Hooping and hollering at an elected official — sorry, “an embodiment of the state” — might give liberals at The Nationthe vapors, and right-wing protesters who cheered on the Bush administration’s abuses of power may not be my cup of tea, but color me unimpressed with the argument that I have more to fear from the talk radio right than I do the incarcerating-and-assassinating state. Now while there’s little chance you’ll catch me marching against compact fluorescent light-bulbs or Obamacare anytime soon — though I promise nothing — I just don’t fear a rollback of the Reconstruction period “and the descent of a vicious new Jim Crow terrorism” as much as I fear and abhor the actual,happening-right-now terrorism carried out by my esteemed public officials with the tacit approval of the humanitarian progressives too busy lecturing the rabble on the need to pay taxes and pledge allegiance to their betters in Washington than to challenge their leader’s wars. In addition to the hundreds killed without so much as a show trial by hellfire missiles since the glorious advent of The Liberal Ascendancy, agents of the U.S. government have been implicated in several headline-grabbing atrocities, the latest of which involved the pre-dawn slaying of a pair of pregnant women and a teenage girl. That female civilians are being killed at a level on par with Afghan males is no doubt being hailed in the halls of Brookings as a feminist triumph, but it’s more troubling to me than the idea of some people questioning the legitimacy of the perpetrators’ employer.
Perhaps they shouldn’t just be ignored, but until Glenn Beck’s followers kill two dozen people in a remote village, I’m going to spend most of my time focusing on those with control over the tanks and nuclear weapons.
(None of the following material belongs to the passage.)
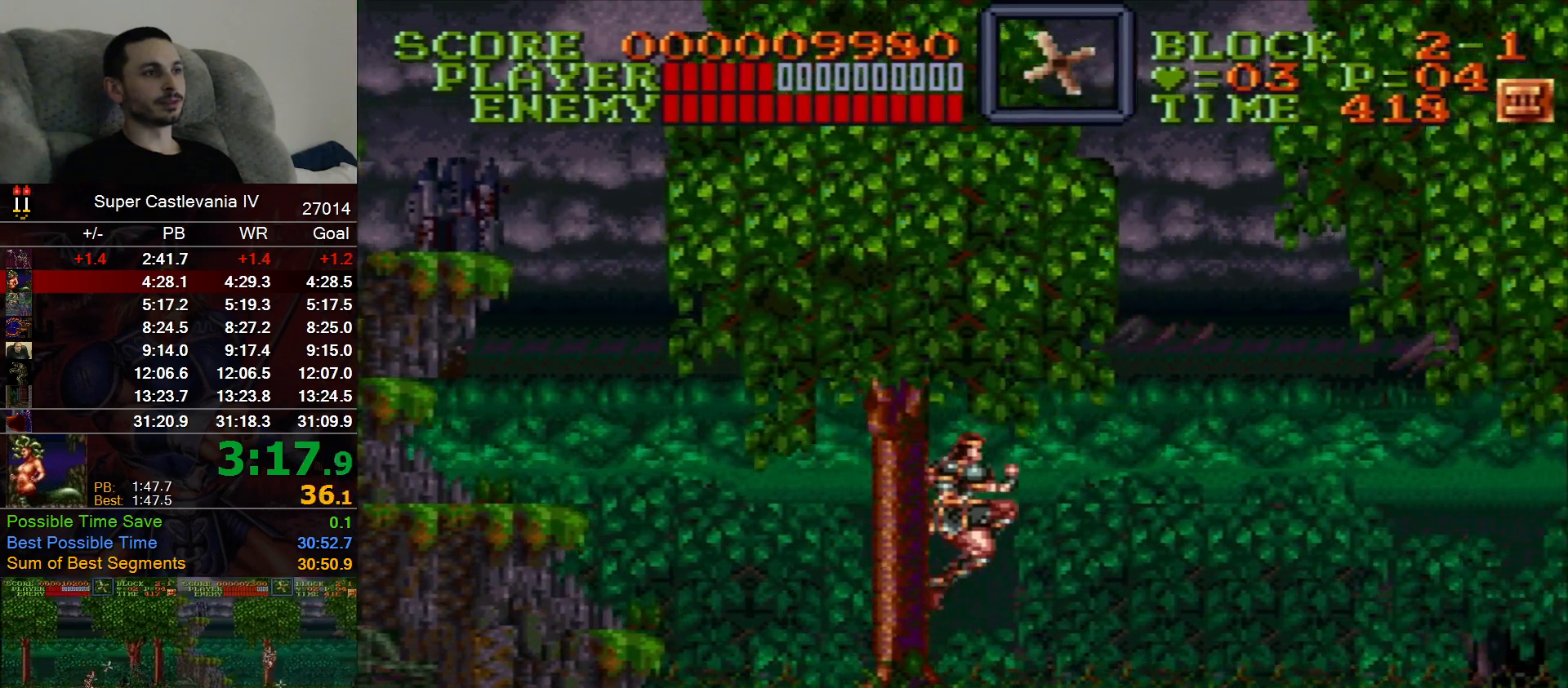
{"dt_ms": 500, "buttons": ["DPAD_RIGHT"], "events": [[267, "B", "down"], [450, "B", "up"]]}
And rather than seeking to bolster the state and reinforce the idea of some mythical, mystical social contract, I just might seek to undermine this government, so far as I can, for as long as it continues enriching a politically connected corporate elite while imprisoning and enlisting the rest of its population, no matter how “duly elected” our politicians might be as a result of the sham two-party electoral system. When political leaders are engaged in senseless war and widespread human rights abuses — and the occupation of Afghanistan and the U.S. prison system at home and abroad qualify — the person of conscience’s duty is not to the st ate but to justice, which usually means opposing the state and questioning its presumed legitimacy.
The proper attitude toward a criminal government is not deference and respect, however much some at The Nation might love a smooth-talking Democrat, but defiance and rebellion — of the non-violent variety.